TASK TO COMPLETE: Determine the number of lines in the data that contain "xuất", and write only that number.

DATA TO USE:
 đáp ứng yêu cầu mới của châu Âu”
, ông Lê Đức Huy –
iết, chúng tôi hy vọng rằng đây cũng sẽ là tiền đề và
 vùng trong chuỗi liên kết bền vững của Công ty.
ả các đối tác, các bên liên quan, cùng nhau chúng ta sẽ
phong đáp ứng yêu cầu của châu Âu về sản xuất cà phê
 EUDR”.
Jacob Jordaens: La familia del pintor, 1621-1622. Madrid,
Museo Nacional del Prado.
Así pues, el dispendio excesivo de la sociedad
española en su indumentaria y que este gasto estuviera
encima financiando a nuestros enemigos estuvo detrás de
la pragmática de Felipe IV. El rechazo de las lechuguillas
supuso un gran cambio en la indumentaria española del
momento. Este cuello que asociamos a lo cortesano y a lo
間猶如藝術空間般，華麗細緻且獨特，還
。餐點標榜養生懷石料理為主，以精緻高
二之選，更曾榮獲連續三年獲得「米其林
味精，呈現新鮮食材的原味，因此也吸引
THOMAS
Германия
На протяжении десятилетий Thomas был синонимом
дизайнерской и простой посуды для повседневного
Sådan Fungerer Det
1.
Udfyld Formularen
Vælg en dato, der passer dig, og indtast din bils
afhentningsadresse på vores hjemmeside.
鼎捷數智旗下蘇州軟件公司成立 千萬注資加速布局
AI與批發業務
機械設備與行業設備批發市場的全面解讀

--

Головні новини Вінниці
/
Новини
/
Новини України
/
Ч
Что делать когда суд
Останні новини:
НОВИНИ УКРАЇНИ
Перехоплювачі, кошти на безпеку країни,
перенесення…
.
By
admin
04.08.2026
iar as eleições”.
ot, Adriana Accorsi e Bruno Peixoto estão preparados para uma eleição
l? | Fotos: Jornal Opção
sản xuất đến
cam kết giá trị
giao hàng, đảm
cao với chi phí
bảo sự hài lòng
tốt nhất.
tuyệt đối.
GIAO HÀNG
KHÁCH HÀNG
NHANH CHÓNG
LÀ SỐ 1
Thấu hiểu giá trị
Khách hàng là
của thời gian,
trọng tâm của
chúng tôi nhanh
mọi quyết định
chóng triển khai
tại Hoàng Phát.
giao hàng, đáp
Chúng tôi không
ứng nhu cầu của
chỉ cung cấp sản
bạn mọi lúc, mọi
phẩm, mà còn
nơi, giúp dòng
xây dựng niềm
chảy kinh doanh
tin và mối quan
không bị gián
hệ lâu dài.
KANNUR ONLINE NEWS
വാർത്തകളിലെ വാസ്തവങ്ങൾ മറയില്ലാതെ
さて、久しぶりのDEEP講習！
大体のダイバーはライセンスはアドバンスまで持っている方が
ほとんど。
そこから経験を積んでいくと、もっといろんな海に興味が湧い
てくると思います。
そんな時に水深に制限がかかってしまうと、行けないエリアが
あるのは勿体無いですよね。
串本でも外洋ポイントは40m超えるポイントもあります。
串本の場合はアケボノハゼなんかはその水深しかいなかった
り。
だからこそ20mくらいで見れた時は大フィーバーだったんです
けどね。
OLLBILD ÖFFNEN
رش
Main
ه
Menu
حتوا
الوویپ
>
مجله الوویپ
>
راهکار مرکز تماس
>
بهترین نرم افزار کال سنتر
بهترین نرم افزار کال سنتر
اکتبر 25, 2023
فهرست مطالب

---

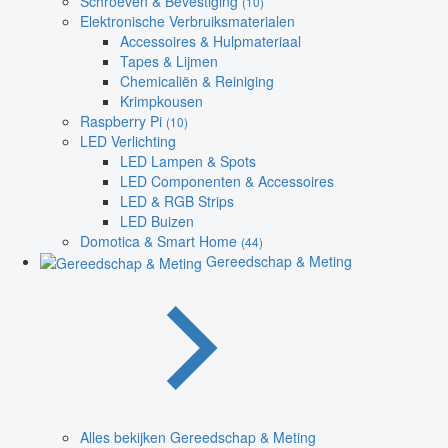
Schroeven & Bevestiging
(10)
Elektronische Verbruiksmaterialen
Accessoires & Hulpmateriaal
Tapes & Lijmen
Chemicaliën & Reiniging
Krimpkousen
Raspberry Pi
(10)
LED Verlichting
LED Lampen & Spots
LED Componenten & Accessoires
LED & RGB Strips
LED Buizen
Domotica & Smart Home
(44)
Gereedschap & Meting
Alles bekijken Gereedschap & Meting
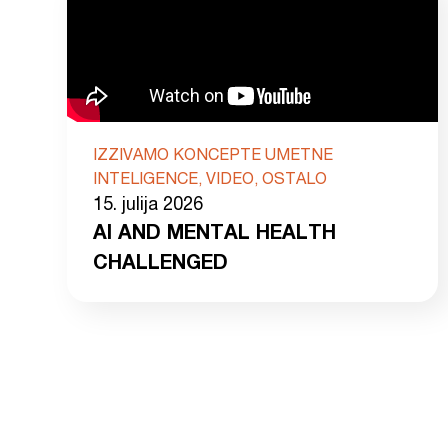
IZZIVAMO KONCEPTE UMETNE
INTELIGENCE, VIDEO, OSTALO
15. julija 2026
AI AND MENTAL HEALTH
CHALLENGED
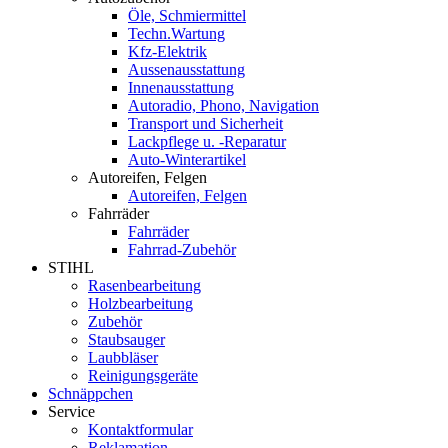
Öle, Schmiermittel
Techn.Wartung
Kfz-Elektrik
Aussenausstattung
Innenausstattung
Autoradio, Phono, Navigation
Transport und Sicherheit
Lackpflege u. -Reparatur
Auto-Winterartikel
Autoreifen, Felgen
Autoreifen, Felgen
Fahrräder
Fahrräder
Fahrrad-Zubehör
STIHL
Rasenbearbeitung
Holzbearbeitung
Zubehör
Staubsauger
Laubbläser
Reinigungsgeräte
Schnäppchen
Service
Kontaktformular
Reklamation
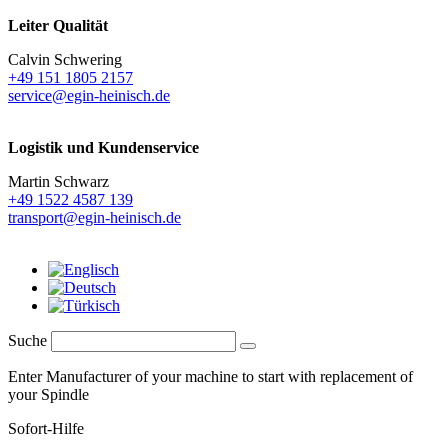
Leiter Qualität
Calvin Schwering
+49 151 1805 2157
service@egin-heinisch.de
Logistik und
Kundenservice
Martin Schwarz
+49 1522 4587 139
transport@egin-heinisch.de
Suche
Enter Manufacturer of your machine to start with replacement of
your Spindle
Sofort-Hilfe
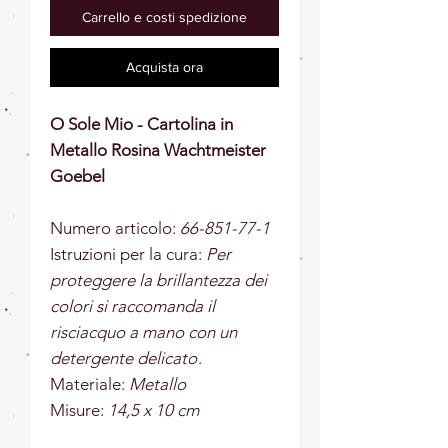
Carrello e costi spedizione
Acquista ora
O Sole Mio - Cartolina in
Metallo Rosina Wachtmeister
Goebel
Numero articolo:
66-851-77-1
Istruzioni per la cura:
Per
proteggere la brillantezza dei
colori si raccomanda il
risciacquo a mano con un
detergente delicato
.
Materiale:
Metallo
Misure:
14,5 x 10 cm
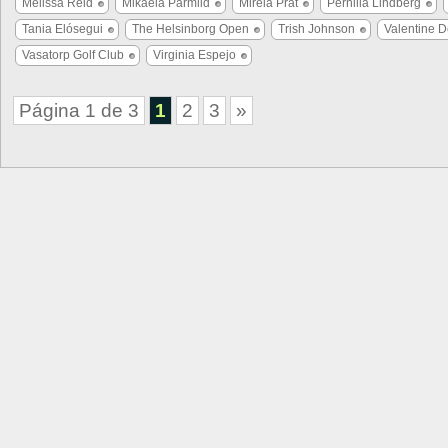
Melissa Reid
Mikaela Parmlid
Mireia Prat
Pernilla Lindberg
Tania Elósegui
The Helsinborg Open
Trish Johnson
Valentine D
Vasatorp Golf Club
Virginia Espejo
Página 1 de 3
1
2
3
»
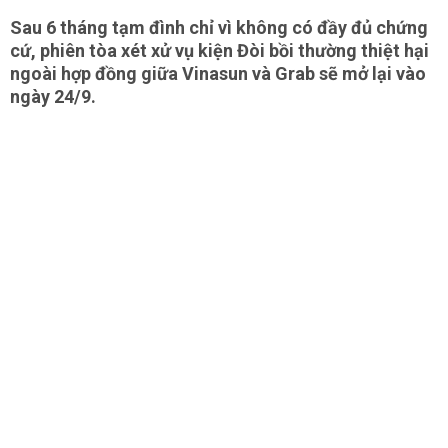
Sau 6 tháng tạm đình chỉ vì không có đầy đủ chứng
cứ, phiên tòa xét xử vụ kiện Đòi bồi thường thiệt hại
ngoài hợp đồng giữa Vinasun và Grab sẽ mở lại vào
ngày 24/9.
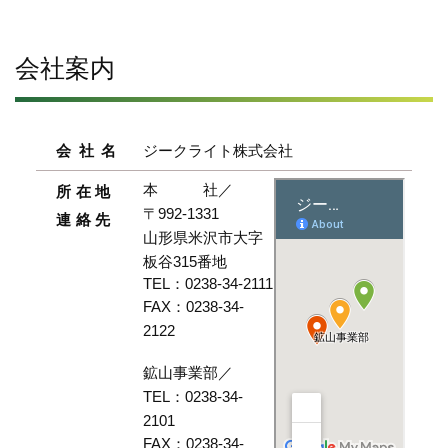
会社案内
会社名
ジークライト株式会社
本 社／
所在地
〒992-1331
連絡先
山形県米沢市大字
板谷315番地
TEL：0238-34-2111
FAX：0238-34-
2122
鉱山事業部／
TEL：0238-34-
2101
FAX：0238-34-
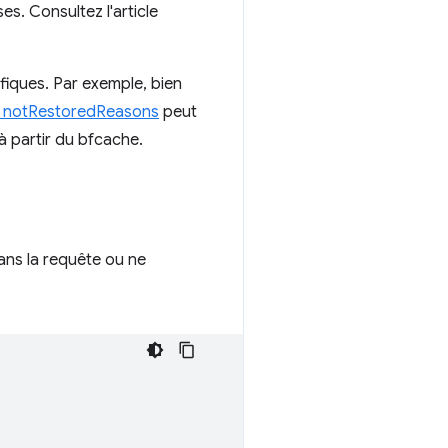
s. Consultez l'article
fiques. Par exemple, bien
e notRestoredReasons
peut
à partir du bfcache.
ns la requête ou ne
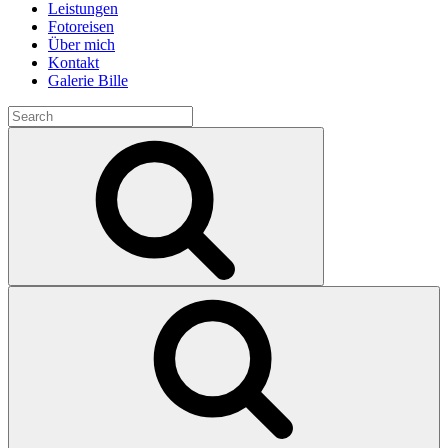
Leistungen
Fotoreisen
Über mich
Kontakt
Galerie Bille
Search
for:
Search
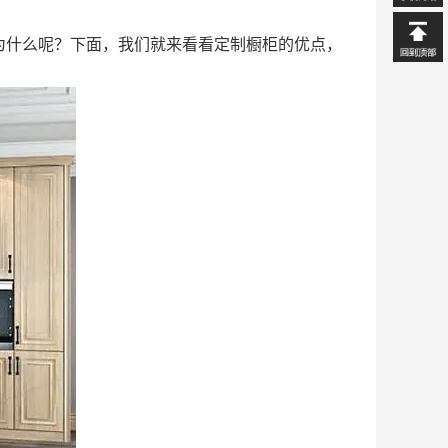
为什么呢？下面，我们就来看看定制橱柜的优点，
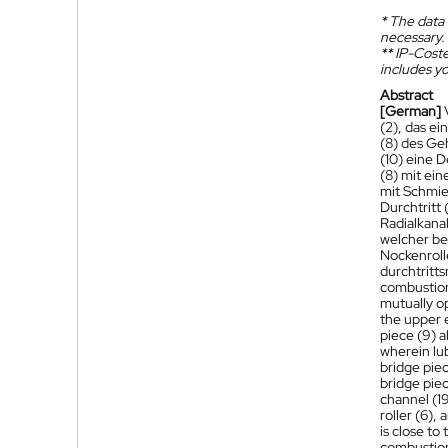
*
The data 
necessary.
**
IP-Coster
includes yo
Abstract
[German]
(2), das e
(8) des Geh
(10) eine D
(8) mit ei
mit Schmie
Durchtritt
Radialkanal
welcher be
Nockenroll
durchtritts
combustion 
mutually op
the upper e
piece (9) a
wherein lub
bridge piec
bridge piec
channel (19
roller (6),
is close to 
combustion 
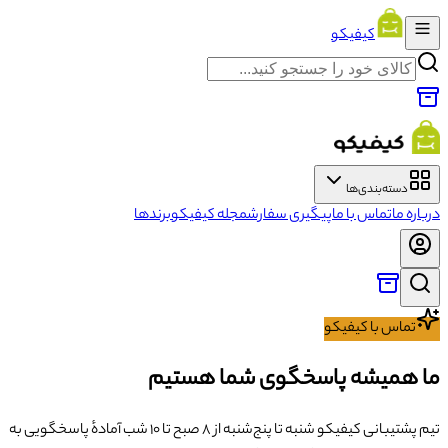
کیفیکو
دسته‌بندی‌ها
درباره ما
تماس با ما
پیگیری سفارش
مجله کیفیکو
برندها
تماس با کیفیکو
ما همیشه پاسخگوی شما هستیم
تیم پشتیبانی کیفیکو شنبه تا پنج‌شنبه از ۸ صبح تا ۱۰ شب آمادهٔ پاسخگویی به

TASK OUTPUT: 2